Filter these entries down to the lines that hold the word "urls", and show each of them.

-*-*-

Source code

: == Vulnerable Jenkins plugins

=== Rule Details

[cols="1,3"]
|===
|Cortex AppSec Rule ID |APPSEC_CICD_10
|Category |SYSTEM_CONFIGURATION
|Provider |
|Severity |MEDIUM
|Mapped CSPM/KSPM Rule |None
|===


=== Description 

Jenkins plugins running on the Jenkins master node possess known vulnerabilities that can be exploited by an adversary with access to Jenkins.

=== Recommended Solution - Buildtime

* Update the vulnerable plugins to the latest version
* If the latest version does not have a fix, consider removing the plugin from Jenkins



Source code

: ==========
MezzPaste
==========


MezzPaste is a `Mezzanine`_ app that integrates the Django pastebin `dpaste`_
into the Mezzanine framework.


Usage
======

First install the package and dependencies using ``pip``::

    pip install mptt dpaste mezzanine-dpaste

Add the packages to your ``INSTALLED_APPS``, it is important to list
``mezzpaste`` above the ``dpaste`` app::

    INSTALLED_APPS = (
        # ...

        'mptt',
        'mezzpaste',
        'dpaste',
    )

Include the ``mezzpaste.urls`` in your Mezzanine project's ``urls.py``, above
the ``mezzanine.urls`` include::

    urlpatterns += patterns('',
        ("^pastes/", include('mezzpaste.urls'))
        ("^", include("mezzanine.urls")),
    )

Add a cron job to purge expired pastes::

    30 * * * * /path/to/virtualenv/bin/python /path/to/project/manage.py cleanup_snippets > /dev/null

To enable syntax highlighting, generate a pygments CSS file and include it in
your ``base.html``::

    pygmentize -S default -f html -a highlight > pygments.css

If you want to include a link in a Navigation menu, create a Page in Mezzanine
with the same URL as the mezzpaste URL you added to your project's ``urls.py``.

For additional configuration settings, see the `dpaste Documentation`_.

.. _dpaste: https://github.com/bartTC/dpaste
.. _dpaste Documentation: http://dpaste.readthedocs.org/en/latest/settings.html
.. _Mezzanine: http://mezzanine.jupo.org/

-*-*-

Result |
Include the ``mezzpaste.urls`` in your Mezzanine project's ``urls.py``, above
the ``mezzanine.urls`` include::
        ("^pastes/", include('mezzpaste.urls'))
        ("^", include("mezzanine.urls")),
with the same URL as the mezzpaste URL you added to your project's ``urls.py``.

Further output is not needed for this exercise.